## TEXT
--
I ended up using ST_ConvexHull(st_collect(geom)) in PostGIS (nice and fast) to 
create a polygon covering all the points, and then I used FME to measure the 
distance between all the vertices of that hull and the greatest distance was my 
answer. The hull being a much smaller dataset, it was much faster than it would 
have been had I tried to measure the billions of potential distances between 
millions of points.

I suspect the later part can be done in PostGIS too, but I needed to do some 
other bits in FME with the data, and as I know it much better than PostGIS, 
that seemed like the expedient option, ST_LongestLine in particular from the 
responses I saw here.

Thanks,
Jonathan


From: postgis-users-boun...@lists.osgeo.org 
[mailto:postgis-users-boun...@lists.osgeo.org] On Behalf Of Rémi Cura
Sent: Tuesday, June 30, 2015 8:11 AM
To: PostGIS Users Discussion
Subject: Re: [postgis-users] Distance between two furthest points of a group

Maybe you can even reduce this with cte :

with collected_geom AS (
select st_collect(geom) as geoms
from your_points
)
SELECT ST_LonguestLine(t1.geoms,t2.geoms)
FROM collected_geom AS t1, collected_geom AS t2
Cheers,
Rémi-C

2015-06-30 8:48 GMT+02:00 Nick Ves 
mailto:vesni...@gmail.com>>:
Didn't know about st_LongestLine.

Just tried and it amazed me!

on a dataset of 220k points (on a projected crs) it took ~ 1.5 secs to answer 
the querry :

select 1 as id,  ST_LongestLine(st_collect(geom),st_collect(geom)) geom from 
points ;

N


On Sat, Jun 27, 2015 at 2:41 PM, Nicklas Avén 
mailto:nicklas.a...@jordogskog.no>> wrote:

Hallo

I haven't followed the whole conversation.

But one way is to collect alk points and usr ST_maxdistance on the colnections. 
or st_longestline. longestline will return a line where the end points is the 
two points furthest from eath other. Those functions is quite fast.

/Nicklas


Sent from my Cat® phone.
Den 27 jun 2015 13:25 skrev Rémi Cura 
mailto:remi.c...@gmail.com>>:
Maybe I'm wrong, but your 2 farthest points should be on the boundary of the 
maximum bounding circle (feels right but couldn't prove it).
Thus you would compute this circle, then filter points not too far from it, 
then take the points with the max distance using an inner join (same as Nick, 
but you can save half the computation because dist(A,B)=dist(B,A), so simply 
add a condition a.id<http://a.id>http://b.id>)).
Another solution is to use bbox n nearest neighbour, which is indexed.
You wouldn't car too much about using bbox, because for points it only reduce 
precision to float instead of double.
--
## DATA EXTRACT
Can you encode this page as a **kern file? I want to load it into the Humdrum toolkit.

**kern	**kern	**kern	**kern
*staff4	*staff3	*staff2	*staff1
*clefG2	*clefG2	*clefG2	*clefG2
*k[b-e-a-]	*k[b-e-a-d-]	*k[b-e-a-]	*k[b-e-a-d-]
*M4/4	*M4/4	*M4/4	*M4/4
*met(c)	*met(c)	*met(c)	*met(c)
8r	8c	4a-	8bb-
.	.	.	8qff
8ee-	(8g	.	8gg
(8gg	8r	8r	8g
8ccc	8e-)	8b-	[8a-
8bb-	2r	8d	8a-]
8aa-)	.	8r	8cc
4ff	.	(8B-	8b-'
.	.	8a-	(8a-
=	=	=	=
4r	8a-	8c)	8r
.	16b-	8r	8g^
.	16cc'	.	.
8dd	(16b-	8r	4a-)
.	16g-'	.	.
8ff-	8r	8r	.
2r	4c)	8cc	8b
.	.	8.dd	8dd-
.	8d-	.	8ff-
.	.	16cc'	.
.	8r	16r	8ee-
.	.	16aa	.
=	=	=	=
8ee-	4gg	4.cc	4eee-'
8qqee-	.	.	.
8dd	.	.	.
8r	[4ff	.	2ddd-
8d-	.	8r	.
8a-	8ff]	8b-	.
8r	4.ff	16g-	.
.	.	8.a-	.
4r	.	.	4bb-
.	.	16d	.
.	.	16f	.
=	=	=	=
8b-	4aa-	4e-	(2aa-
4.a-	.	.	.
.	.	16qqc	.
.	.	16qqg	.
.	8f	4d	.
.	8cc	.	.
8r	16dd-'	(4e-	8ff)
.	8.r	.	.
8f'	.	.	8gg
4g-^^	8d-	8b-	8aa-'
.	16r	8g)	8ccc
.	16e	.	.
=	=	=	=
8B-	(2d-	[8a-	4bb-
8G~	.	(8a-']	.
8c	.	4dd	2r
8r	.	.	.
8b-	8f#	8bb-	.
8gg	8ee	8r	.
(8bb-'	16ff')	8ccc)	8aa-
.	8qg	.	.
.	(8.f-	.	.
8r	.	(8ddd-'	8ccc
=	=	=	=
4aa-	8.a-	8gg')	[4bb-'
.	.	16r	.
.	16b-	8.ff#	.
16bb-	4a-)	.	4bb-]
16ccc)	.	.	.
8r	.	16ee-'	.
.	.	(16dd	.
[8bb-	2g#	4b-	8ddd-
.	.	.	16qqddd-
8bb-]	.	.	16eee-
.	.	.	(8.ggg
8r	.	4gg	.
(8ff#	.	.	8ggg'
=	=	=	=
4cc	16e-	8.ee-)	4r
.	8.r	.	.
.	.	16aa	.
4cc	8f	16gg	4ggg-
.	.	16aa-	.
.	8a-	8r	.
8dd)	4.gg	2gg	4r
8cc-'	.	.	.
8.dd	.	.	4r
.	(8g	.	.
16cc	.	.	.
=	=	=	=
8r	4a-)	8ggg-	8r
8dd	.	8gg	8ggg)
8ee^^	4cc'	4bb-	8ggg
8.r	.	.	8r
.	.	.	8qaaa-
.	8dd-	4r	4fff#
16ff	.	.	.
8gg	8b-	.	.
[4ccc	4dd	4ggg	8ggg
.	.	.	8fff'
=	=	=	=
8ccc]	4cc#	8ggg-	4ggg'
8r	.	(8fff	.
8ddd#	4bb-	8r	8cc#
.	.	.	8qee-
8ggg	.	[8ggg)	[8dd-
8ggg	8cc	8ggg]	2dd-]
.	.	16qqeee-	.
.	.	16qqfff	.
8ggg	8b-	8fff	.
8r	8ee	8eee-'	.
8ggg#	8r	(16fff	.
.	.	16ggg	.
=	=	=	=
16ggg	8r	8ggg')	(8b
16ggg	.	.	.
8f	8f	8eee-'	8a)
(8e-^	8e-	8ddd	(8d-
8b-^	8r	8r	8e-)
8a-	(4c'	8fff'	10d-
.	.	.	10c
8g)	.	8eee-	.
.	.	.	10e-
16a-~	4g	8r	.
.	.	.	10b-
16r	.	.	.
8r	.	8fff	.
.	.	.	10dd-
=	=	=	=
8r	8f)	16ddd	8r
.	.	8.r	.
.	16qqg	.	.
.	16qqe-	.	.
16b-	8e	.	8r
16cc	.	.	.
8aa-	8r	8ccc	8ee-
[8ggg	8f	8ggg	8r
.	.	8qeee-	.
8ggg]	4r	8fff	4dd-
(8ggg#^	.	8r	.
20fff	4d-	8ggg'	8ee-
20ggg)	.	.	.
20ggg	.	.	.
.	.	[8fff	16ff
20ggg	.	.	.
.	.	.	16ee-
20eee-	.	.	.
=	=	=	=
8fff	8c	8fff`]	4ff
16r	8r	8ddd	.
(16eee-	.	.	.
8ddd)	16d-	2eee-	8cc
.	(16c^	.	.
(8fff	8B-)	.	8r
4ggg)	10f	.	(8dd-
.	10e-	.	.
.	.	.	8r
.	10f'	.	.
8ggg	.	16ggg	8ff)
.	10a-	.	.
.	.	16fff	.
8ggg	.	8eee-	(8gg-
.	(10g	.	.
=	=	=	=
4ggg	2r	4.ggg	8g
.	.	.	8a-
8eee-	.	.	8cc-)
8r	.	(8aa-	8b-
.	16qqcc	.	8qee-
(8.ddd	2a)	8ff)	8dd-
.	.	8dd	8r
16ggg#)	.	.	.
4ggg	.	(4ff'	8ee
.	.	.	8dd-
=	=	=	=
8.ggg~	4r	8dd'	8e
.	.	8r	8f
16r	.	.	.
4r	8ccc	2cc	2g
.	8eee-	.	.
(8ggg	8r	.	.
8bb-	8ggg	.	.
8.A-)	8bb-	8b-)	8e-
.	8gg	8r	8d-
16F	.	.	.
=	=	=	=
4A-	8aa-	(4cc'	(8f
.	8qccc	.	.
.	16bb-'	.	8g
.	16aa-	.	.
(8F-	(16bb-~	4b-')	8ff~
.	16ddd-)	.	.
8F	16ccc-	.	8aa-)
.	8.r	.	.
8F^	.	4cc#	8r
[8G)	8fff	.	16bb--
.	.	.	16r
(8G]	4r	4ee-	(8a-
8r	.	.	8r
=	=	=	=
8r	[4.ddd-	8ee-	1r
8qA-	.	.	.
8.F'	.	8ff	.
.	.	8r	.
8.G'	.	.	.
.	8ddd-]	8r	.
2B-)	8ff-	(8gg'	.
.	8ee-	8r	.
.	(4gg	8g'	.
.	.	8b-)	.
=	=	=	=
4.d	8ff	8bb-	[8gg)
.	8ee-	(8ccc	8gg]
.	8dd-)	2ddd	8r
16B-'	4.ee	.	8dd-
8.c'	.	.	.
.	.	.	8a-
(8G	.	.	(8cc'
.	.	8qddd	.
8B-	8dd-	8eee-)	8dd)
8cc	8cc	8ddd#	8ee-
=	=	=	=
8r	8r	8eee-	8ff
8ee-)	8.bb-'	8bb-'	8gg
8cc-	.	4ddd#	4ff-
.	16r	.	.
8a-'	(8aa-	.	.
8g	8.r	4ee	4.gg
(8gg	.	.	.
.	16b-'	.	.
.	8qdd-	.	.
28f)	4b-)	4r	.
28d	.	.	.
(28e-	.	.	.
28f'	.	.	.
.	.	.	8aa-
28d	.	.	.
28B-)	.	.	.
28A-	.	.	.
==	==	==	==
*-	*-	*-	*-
--
## EXERCISE DESCRIPTION
Can you continue the PostGIS mailing-list thread about finding the distance between the two furthest points of a group, starting right after its last sentence?

## RESPONSE TO THIS TASK
This would be like :

SELECT a.id<http://a.id>,b.id<http://b.id>, st_distance(a.geom,b.geom) AS d
FROM my_points AS a , my_points AS b
ORDER BY a.geom <-> b.geom DESC
LIMIT 1
This is the probably the better easiness/speed ratio.

Cheers,
Rémi-C

2015-06-26 22:06 GMT+02:00 Nick Ves 
mailto:vesni...@gmail.com>>:
You can cross join to create the cartesian product of them and use it to 
calculate the distance of each with regards to the other:

select a.id<http://a.id>,b.id<http://b.id>, st_distance(a.geom,b.geom) d from 
points a cross join points b order by d desc limit 1;

ofc that will take forever because it will have to create an m x n table (800 
secs and counting...)

As I see it the two points with the furthest distance between them should touch 
the borders of you datasets convexhull. So you can filter out those inside the 
boundaries and do the calculations with  the remaining points along the borders 
:

with f as
(
select a.geom,a.id<http://a.id> from
points foo,
(select ST_ExteriorRing (st_convexhull(st_collect(geom))) geom from points) bar
where st_Dwithin(foo.geom,bar.geom,0.0001)
)
select a.id<http://a.id>,b.id<http://b.id>, st_distance(a.geom,b.geom) d from f 
 a cross join f b order by d desc limit 1;

​should give you the id of your targets and the distance between them​



On Fri, Jun 26, 2015 at 2:54 PM, Jonathan Moules 
mailto:j.mou...@hrwallingford.com>> wrote:
Hi List,
I have sets of points (up to 250,000 in a set) and I want to get the furthest 
distance between any of them.

In theory the simplest way is to use 
ST_MinimumBoundingCircle(ST_Collect(geography) and then get the diameter of 
that.

The problem is – I don’t seem to be able to get the diameter of that circle 
(which would give me the distance I want).

Does anyone have any thoughts on this? Is there a good way to get the diameter? 
Or some other way of getting the distance I desire.